Introduction
Hadoop and NoSQL databases have helped address 3Vs ( Volume, Velocity and Variety ) of Big Data. If you survey all solutions that are in production today, you will find majority of Big Data implementations are Hadoop based and they run in cloud. As an example, Netflix uses Amazon Web Services extensively to offer its on-line movie rentals. What about Pintrest? Pintrest also uses Amazon Web Services. Using cloud to offer big data solutions for social business and enterprise is not a misnomer anymore. It is practical and here to stay.
In this blog, I will give a survey of cloud offerings for big data Hadoop. We will cover Amazon, Google, Microsoft as big data infrastructure providers. We will also cover Infochmps which is a pure Hadoop services provider.
Amazon - EMR to Kinesis
With Amazon Elastic MapReduce (Amazon EMR), you can analyze and process vast amounts of data. It does this by distributing the computational work across a cluster of virtual servers running in the Amazon cloud. The cluster is managed using an open-source framework called Hadoop. Hadoop uses a distributed processing architecture called MapReduce in which a task is mapped to a set of servers for processing. The results of the computation performed by those servers is then reduced down to a single output set. One node, designated as the master node, controls the distribution of tasks.
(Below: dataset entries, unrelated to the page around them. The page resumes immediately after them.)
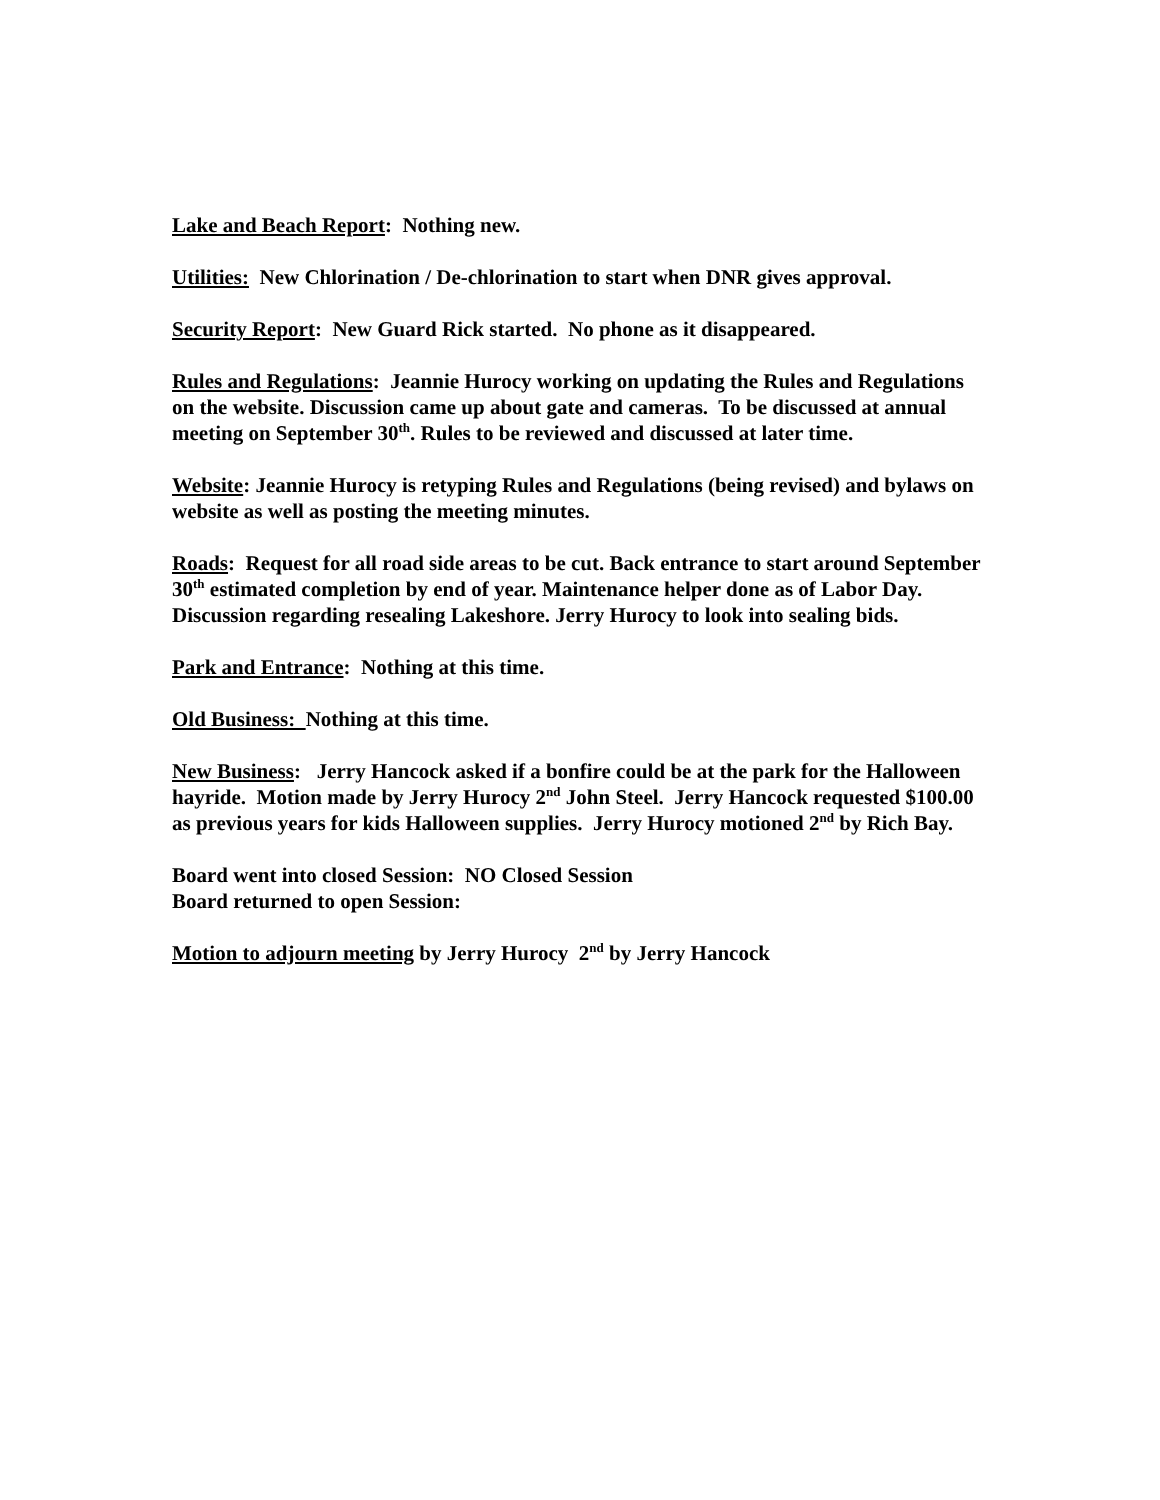Lake and Beach Report: Nothing new.
Utilities: New Chlorination / De-chlorination to start when DNR gives approval.
Security Report: New Guard Rick started. No phone as it disappeared.
Rules and Regulations: Jeannie Hurocy working on updating the Rules and Regulations on the website. Discussion came up about gate and cameras. To be discussed at annual meeting on September 30<sup>th</sup>. Rules to be reviewed and discussed at later time.
Website: Jeannie Hurocy is retyping Rules and Regulations (being revised) and bylaws on website as well as posting the meeting minutes.
Roads: Request for all road side areas to be cut. Back entrance to start around September 30<sup>th</sup> estimated completion by end of year. Maintenance helper done as of Labor Day. Discussion regarding resealing Lakeshore. Jerry Hurocy to look into sealing bids.
Park and Entrance: Nothing at this time.
Old Business: Nothing at this time.
New Business: Jerry Hancock asked if a bonfire could be at the park for the Halloween hayride. Motion made by Jerry Hurocy 2<sup>nd</sup> John Steel. Jerry Hancock requested $100.00 as previous years for kids Halloween supplies. Jerry Hurocy motioned 2<sup>nd</sup> by Rich Bay.
Board went into closed Session: NO Closed Session
Board returned to open Session:
Motion to adjourn meeting by Jerry Hurocy 2<sup>nd</sup> by Jerry Hancock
Amazon EMR has made enhancements to Hadoop and other open-source applications to work seamlessly with AWS. For example, Hadoop clusters running on Amazon EMR use EC2 instances as virtual Linux servers for the master and slave nodes, Amazon S3 for bulk storage of input and output data, and CloudWatch to monitor cluster performance and raise alarms.You can also move data into and out of DynamoDB using Amazon EMR and Hive. All of this is orchestrated by Amazon EMR control software that launches and manages the Hadoop cluster. This process is called an Amazon EMR cluster.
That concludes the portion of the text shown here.